Selected text:
Segment Open
Much of his scroll time – four hours a day, on average – was taken up by social media feeds, and the relentless stream of humble-braggery was wearing him down.
Alex Lykos decided to detox from his phone for 30 days, and made a documentary about the experience.Credit: Joe Armao
“I started waking up in the morning and trying to focus on gratitude, what’s good in my life,” he says. “I’d put myself in a good headspace and then I’d get on social media and look at people on holiday in Europe, or buying a new car, or a new house, or having career success, and all those attempts I’d made to focus on what’s good in my life were offset by being put in a bad place by focusing on what’s not good in my life. That’s what social media was doing.”
The time he spent on his phone wasn’t good for his marriage either, he admits.
“I just wasn’t connecting with my wife, I wasn’t present. I was doing that thing where she’s telling me a story about her day at work and I’m nodding, half listening, but half on my phone scrolling.”
In February 2022, he took the big step. The phone, laptop and iPad all went in the safe at home, where they would stay for 30 days. And with the cameras rolling, his digital detox would become the subject of Disconnect Me, a documentary that is both intensely personal and far-reaching in its ambitions.
The scenes of his father yelling at him in Greek down the landline that Lykos had installed at home because he couldn’t be reached on his mobile, and telling him to get a proper job instead of being a bludger, were, he concedes, re-enacted for the camera, with a “little added sauce”. Not because they weren’t true, he hastens to add, but because “if you say to him ‘express how you feel’, suddenly he becomes mute”.
In truth, Lykos insists, “he’s 10 times worse” than the version in the film.
What wasn’t worse was living without social media. “Honestly, after two or three days, I completely forgot about it,” he says. “I realised for me how inane it was, and when I got my phone back, I immediately took the social media apps off my phone. It was the easiest thing to do.”
What he did miss was the ease of communication, and the utility of having maps in the palm of your hand (he claims in the film to have narrowly avoided an accident while trying to use a printed street directory while driving).
Segment Closed
Exercise data:
Segment Open
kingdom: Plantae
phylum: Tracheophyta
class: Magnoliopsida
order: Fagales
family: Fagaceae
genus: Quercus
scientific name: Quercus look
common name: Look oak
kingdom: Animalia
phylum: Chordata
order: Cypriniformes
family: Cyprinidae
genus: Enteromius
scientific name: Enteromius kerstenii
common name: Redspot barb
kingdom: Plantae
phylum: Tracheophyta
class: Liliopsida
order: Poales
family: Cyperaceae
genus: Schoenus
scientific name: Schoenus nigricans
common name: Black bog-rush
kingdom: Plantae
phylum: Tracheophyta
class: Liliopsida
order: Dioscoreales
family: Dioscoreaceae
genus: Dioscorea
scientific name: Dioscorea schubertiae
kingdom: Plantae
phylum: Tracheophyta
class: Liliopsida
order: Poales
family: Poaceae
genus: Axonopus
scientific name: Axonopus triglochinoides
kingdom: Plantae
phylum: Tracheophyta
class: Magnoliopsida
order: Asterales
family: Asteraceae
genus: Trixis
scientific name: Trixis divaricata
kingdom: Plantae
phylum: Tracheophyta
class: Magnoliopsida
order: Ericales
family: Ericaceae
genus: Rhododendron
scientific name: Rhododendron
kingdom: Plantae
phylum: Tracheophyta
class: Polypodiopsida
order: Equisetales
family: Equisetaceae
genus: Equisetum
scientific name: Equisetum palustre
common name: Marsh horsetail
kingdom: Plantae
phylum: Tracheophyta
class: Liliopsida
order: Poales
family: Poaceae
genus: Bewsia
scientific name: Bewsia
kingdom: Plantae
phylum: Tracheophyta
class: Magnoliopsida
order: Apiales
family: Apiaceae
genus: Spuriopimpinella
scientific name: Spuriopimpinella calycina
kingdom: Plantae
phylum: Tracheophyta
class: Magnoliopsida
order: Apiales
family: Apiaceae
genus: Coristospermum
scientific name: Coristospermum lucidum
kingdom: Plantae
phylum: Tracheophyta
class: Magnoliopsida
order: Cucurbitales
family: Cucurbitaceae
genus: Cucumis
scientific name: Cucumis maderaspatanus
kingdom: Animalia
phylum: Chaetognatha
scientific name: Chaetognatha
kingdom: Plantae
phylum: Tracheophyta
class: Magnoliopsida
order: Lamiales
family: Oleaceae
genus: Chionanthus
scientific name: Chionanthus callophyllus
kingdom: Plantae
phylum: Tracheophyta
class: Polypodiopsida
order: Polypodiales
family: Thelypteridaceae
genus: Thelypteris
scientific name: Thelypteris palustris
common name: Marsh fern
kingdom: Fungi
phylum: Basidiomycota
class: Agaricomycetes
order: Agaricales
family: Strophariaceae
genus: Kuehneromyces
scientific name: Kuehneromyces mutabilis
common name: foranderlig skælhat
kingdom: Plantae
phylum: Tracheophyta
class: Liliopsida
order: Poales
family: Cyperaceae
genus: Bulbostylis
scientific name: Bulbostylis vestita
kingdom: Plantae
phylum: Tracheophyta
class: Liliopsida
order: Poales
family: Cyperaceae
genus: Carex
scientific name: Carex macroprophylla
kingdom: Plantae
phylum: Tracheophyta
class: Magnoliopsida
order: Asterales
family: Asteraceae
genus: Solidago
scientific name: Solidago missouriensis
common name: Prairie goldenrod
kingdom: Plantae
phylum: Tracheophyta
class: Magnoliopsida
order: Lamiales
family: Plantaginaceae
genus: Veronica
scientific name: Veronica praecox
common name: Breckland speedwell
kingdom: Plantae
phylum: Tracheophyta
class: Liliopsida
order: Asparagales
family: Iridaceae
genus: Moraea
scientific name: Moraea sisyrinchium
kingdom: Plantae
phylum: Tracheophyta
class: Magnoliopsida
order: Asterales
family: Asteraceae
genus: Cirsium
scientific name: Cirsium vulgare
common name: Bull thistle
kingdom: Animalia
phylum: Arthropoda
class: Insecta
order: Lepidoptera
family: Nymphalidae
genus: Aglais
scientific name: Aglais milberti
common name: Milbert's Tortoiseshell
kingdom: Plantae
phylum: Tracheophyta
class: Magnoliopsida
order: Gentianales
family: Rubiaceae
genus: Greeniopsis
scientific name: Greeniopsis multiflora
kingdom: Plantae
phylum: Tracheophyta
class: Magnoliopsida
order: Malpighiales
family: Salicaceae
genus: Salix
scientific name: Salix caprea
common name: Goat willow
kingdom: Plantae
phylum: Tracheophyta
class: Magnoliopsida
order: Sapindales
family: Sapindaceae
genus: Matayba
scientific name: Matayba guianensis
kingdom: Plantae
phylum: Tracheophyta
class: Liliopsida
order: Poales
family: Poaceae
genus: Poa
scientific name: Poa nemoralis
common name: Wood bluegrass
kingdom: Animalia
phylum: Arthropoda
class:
Segment Closed
Your tasks:
A. From the article about Alex Lykos's phone detox, extract the passage between "What wasn’t worse" and "directory while driving).", inclusive.
B. Using the article about Alex Lykos's phone detox, say whether each statement agrees with it, and quote the deciding words. (i) Lykos kept his phone, laptop and iPad in a safe at home for 30 days. (ii) After getting his phone back, Lykos put his social media apps back on it. (iii) The scenes of his father yelling at him were filmed as they really happened, not re-enacted.
C. Carry on the article about Alex Lykos's phone detox from the point where it stops.

Expected responses:
A.
What wasn’t worse was living without social media. “Honestly, after two or three days, I completely forgot about it,” he says. “I realised for me how inane it was, and when I got my phone back, I immediately took the social media apps off my phone. It was the easiest thing to do.”
What he did miss was the ease of communication, and the utility of having maps in the palm of your hand (he claims in the film to have narrowly avoided an accident while trying to use a printed street directory while driving).

B.
(i) Yes: "The phone, laptop and iPad all went in the safe at home, where they would stay for 30 days."
(ii) No: "when I got my phone back, I immediately took the social media apps off my phone."
(iii) No: "were, he concedes, re-enacted for the camera"

C.
Could our reliance on the smartphone be a harbinger of a transhuman future?Credit: Joe Armao
“Not for one second are we trying to say phones are bad.” he says. “They’re not. They’re great tools. It’s about how do you find a way to use the tool, so it serves you better and isn’t controlling you and putting you in a bad state.”
That’s a modest enough proposition, no matter how difficult many of us might find it to enact. But Disconnect Me eventually pushes into far more ambitious terrain. The impact on kids’ mental health and body image issues, the way handheld digital games groom users for gambling, the existential threat posed by AI, even the possibility that the smartphone represents an evolutionary bridge between the human and the transhuman phases of our species.
It may be a stretch to suggest that our dependence on the smartphone is a harbinger of the transition from a purely biological form to an augmented, technology-enhanced personhood, Lykos concedes. “But if I’d said to you 30 years ago, ‘Hey, we’re gonna have this device that we do banking on, we communicate with, do FaceTime on, do all kinds of stuff with’ you probably would have looked at me and said, ‘You’re raving mad. That’s not gonna happen.’ But it has happened.”
And given the pace of technological advancement, who can say with certainty that widespread transhumanism is not just around the corner?
“People we interviewed said, ‘I’d never put a chip in my brain’,” Lykos says. “But what if everyone else is, and everyone else’s brain is working much faster, they’re all making more money because their brain is more efficient. Are you going to not do it?”
And there you have it – the inescapable power of envy again.
You might be able put that phone away, but changing our nature might be a much bigger challenge after all.